レオは手がかりを頼りに、殺人犯に迫る。男が働く工場の上司を脅し、犯人を捜すレオ。ようやく男を見つけ出す。男はもともと軍に所属していた外科医であり、その知識をもって子どもを殺し続けていた。

男は逃げる。レオとライーサは追いかけるが、そこにワシーリーも現れる。レオとワシーリーも壮絶な戦いを強いられる。ワシーリーはレオに殺され、そこにたくさんの軍人がやってくる。
だが、追っ手に「男を見つけて逮捕したのはワシーリー。彼は英雄だ」と説明する(つまり、殺人鬼を見つけたのはワシーリーであり、彼を殺したのは殺人鬼であると偽装した)。

黒幕のクズミン少佐は逮捕され、惨めな姿で左遷されている。レオは元の部署に戻っているが、「新体制」になったという組織はまったく中身が変わっていない。ネストロフを引き抜き、殺人課を作りたいと申し出るレオ。それは受理され、田舎で一生を過ごすと思っていたネストロフは、淡々と地元で荷造りを始めている。

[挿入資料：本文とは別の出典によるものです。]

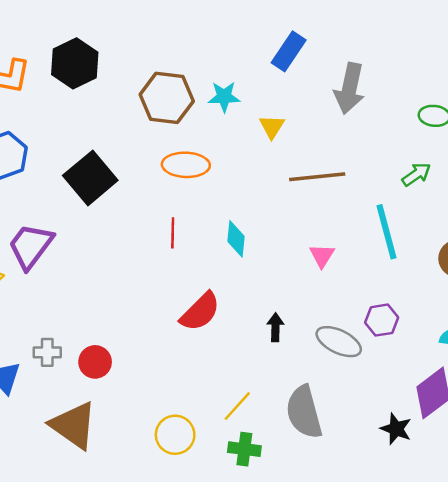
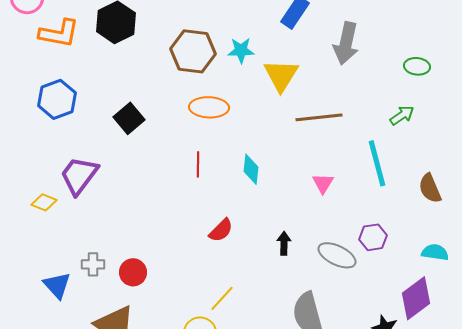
yellow triangle: (272, 127) -> (281, 75), size x1.6
black square: (90, 178) -> (129, 118), size x0.7
red semicircle: (200, 312) -> (221, 230), size x0.7
yellow line: (237, 406) -> (222, 298), moved

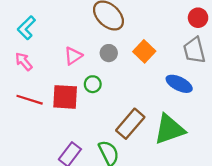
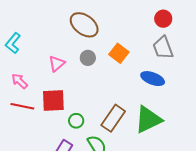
pink arrow: (24, 62) -> (20, 81), moved
green circle: (93, 84) -> (76, 121), moved

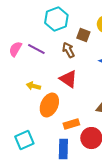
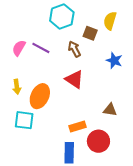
yellow arrow: (33, 86) -> (17, 87), moved, turned -112
orange ellipse: (49, 105) -> (40, 96), moved
cyan square: (24, 140) -> (24, 120), moved, turned 30

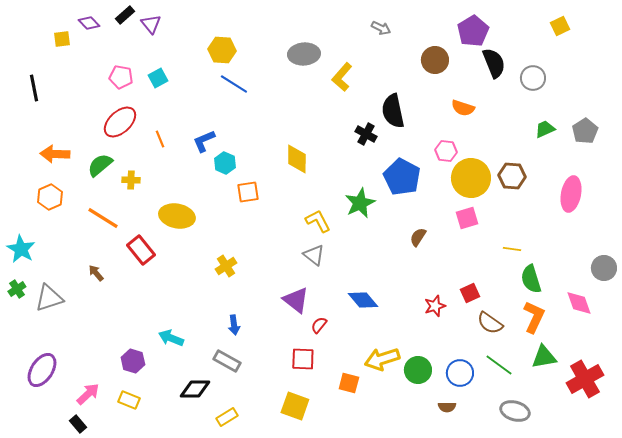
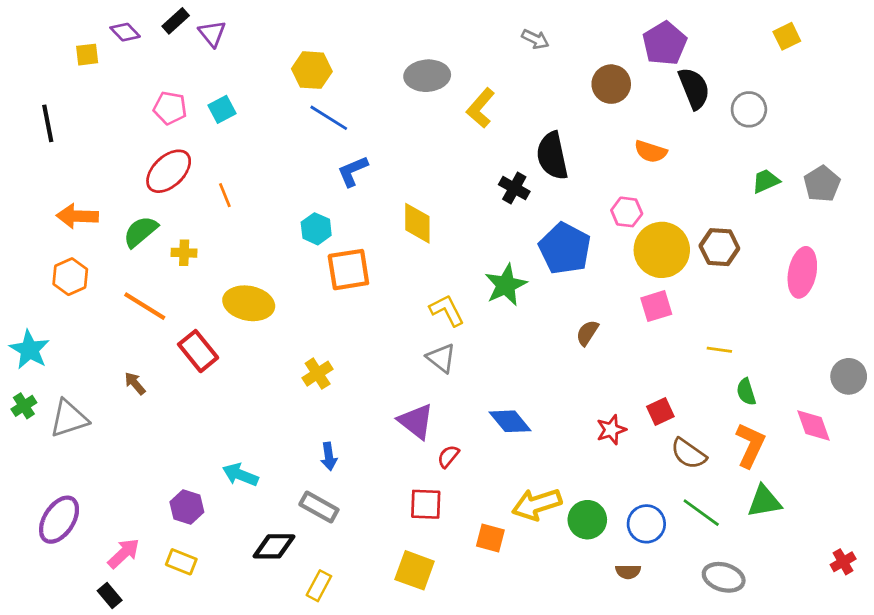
blue L-shape: (204, 141) -> (353, 171), moved
orange square: (248, 192) -> (348, 270), size x1.4
green semicircle: (531, 279) -> (746, 392), size x0.7
red cross: (585, 379) -> (843, 562), moved, size x0.5
yellow rectangle: (227, 417) -> (319, 586), turned -30

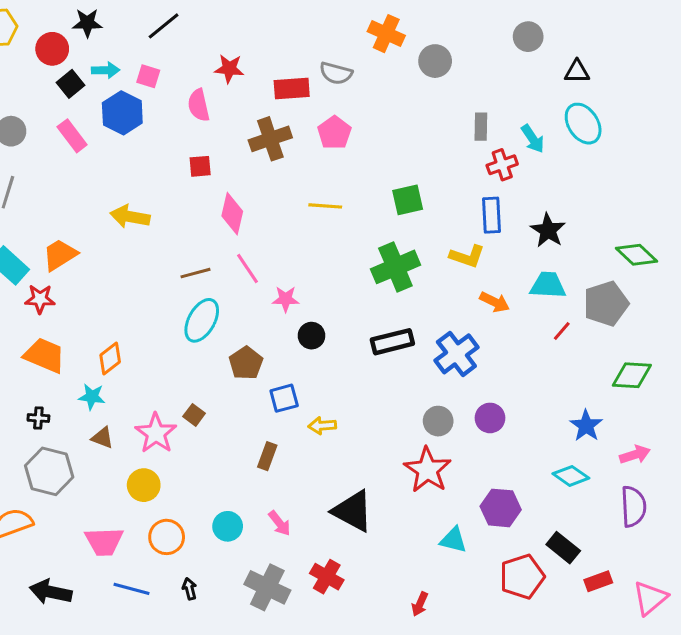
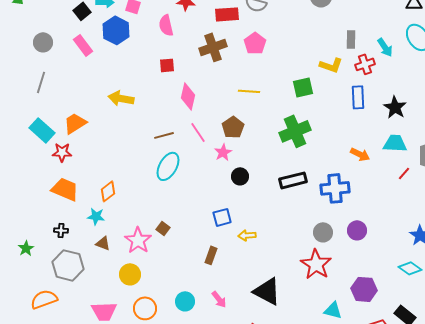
yellow L-shape: (467, 256) -> (331, 65), moved
pink star: (286, 299) -> (223, 152), turned -30
blue cross: (456, 354) -> (335, 188), turned 32
brown pentagon: (246, 363) -> (233, 127), moved

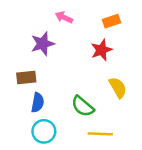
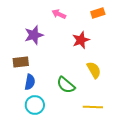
pink arrow: (64, 17) -> (59, 14), moved
orange rectangle: (112, 21) -> (98, 13), moved
yellow line: (100, 134) -> (93, 107), moved

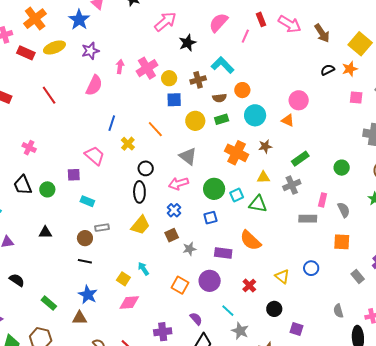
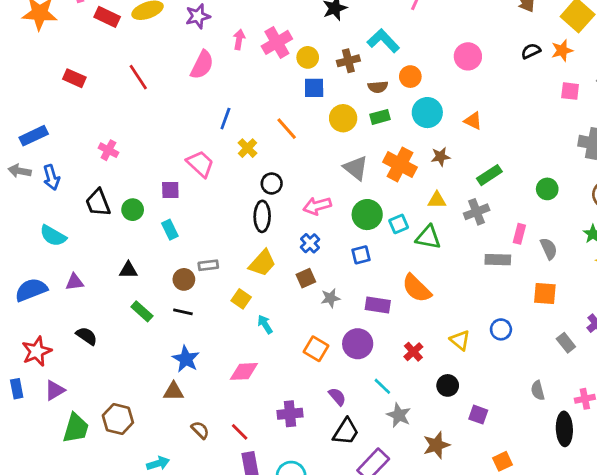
pink circle: (299, 100) -> (468, 56), moved
gray triangle: (188, 156) -> (356, 168), moved
cyan rectangle: (87, 201) -> (170, 230), moved, turned 40
yellow square: (123, 279) -> (241, 299), moved
green rectangle: (49, 303) -> (142, 311), moved

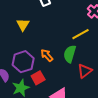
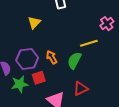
red triangle: (85, 71) -> (81, 89), moved

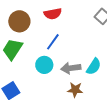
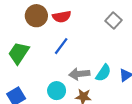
brown circle: (19, 21) -> (36, 16), moved
cyan circle: (44, 65) -> (57, 91), moved

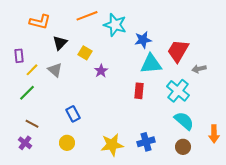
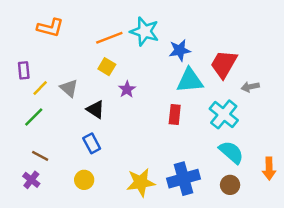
orange line: (87, 16) -> (109, 38), moved
black triangle: (60, 43) -> (95, 109), moved, turned -42
blue cross: (146, 142) -> (184, 179), size x1.4

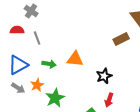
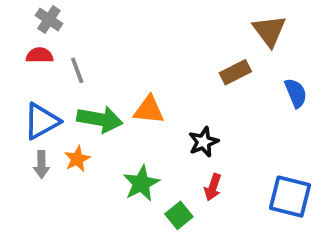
gray cross: (31, 11) -> (49, 19), moved
green arrow: (49, 64) -> (100, 119), size x1.6
gray arrow: (18, 88) -> (41, 165), turned 56
green star: (55, 98) -> (141, 183), moved

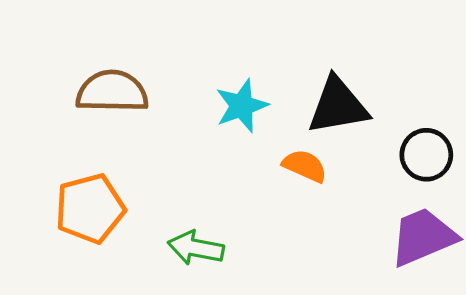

レオは、ある決意をする。スパイの男を匿った罪で両親が殺された姉妹を、引き取ることにしたのだ。彼女たちに、一緒に住むか問いかけるライーサ。幼い姉妹は、彼らの家に行くことを選ぶ。
レオは呟く。
「今でも俺のことを、恐ろしい男だと思うか?」
「いいえ」
ライーサは微笑み、彼らは子どもの手を引き、荷物を持って施設を後にする。

感想

・殺人鬼はもちろんのこと、ライーサの「あなたを愛しているのではなく、恐怖で結婚した」というカミングアウトがもっとも悲しく、恐ろしい。
・スリリングな展開が多く、ミステリーとしては飽きない映画でした。